Gigi Arabella bergemeletukan menahan teh yang ingin ia semburkan saking terkejutnya, ' Grand Duke Julian Malven Kingston? Si iblis haus darah itu? Berarti, dia putra pertama dari menteri keamanan kan? Kenapa dia mengundangku?!' pekik Arabella dalam hati.
Di kehidupannya yang lalu, Arabella sangat jarang bertemu dengan Grand Duke itu, karena Julian menghabiskan lebih banyak waktu di medan perang dibandingkan di ibu kota.
Arabella berdeham pelan dengan kipas yang menutupi di deoan setengah wajahnya, " kalau saya boleh tau, dalam rangka apa beliau mengundang saya ke kediamannya, Ayah?
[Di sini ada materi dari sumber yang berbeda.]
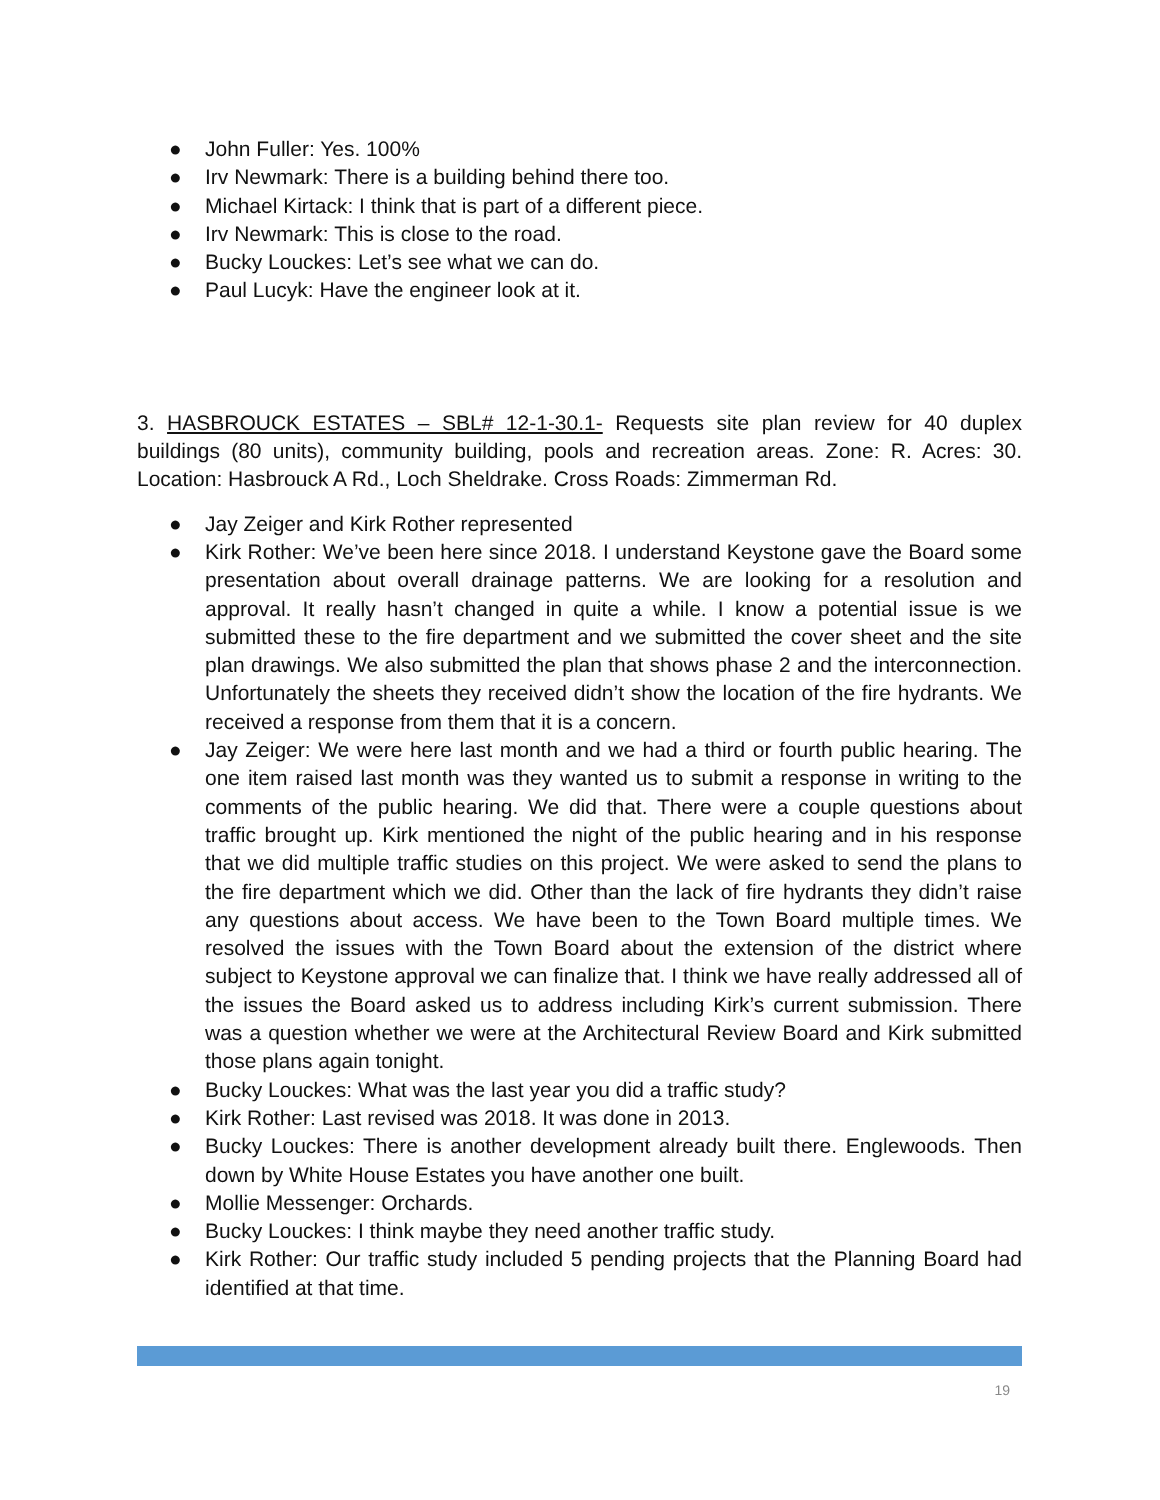● John Fuller: Yes. 100%
● Irv Newmark: There is a building behind there too.
● Michael Kirtack: I think that is part of a different piece.
● Irv Newmark: This is close to the road.
● Bucky Louckes: Let’s see what we can do.
● Paul Lucyk: Have the engineer look at it.
3. HASBROUCK ESTATES – SBL# 12-1-30.1- Requests site plan review for 40 duplex buildings (80 units), community building, pools and recreation areas. Zone: R. Acres: 30. Location: Hasbrouck A Rd., Loch Sheldrake. Cross Roads: Zimmerman Rd.
● Jay Zeiger and Kirk Rother represented
● Kirk Rother: We’ve been here since 2018. I understand Keystone gave the Board some presentation about overall drainage patterns. We are looking for a resolution and approval. It really hasn’t changed in quite a while. I know a potential issue is we submitted these to the fire department and we submitted the cover sheet and the site plan drawings. We also submitted the plan that shows phase 2 and the interconnection. Unfortunately the sheets they received didn’t show the location of the fire hydrants. We received a response from them that it is a concern.
● Jay Zeiger: We were here last month and we had a third or fourth public hearing. The one item raised last month was they wanted us to submit a response in writing to the comments of the public hearing. We did that. There were a couple questions about traffic brought up. Kirk mentioned the night of the public hearing and in his response that we did multiple traffic studies on this project. We were asked to send the plans to the fire department which we did. Other than the lack of fire hydrants they didn’t raise any questions about access. We have been to the Town Board multiple times. We resolved the issues with the Town Board about the extension of the district where subject to Keystone approval we can finalize that. I think we have really addressed all of the issues the Board asked us to address including Kirk’s current submission. There was a question whether we were at the Architectural Review Board and Kirk submitted those plans again tonight.
● Bucky Louckes: What was the last year you did a traffic study?
● Kirk Rother: Last revised was 2018. It was done in 2013.
● Bucky Louckes: There is another development already built there. Englewoods. Then down by White House Estates you have another one built.
● Mollie Messenger: Orchards.
● Bucky Louckes: I think maybe they need another traffic study.
● Kirk Rother: Our traffic study included 5 pending projects that the Planning Board had identified at that time.
19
Apakah saya melakukan sesuatu yang membuatnya tertarik?" tebak Arabella.
Vivaldi mengangguk, " tadi Ayah sedang berbicara dengan Count Brown, " mata Vivaldi menunjuk ke arah Orchidia, " dan saat kami bercerita tentangmu, Grand Duke menginterupsi dan bertanya siapa namamu. Setelah aku memberitahu namamu, dia mengatakan bahwa dia mengundangmu ke kediamannya besok dan akan menunggu " terang Vivaldi.
Tenggorokan Arabella terasa kering, ia meneguk ludahnya kasar, ' ada suatu variabel yang muncul di masa ini, padahal di masa lalu aku tidak pernah berhubungan dengan Grand Duke itu " batin Arabella. Ia meremas sedikit kipasnya, menahan diri untuk berlari keluar dari sini dan menyembunyikan diri di kamar.
Julian Malven Kingston adalah salah satu orang yang sangat Arabella ingin hindari, baik di kehidupan yang lalu ataupun sekarang. Pria itu, kemampuannya di luar nalar manusia dan bukan orang yang mudah dihadapi. Bukan hanya dalam artian kemampuan bertarung, melainkan sifatnya. Mata Julian cukup jeli untuk menangkap hal-hal yang orang sembunyikan dengan baik, bukan lawan yang mudah untuk Arabella. Mengingat, banyak hal yang Arabella sembunyikan saat ini.
" Bagaimana, Arabella? Apakah kamu menerima atau.. menolak undangan dari Grand Duke?" tanya Vivaldi memancing. Padahal, jelas-jelas Arabella tidak boleh menolak. Tapi Vivaldi ingin tau, sampai mana batas Arabella menurut dan sifat bangsawan tanpa celah itu.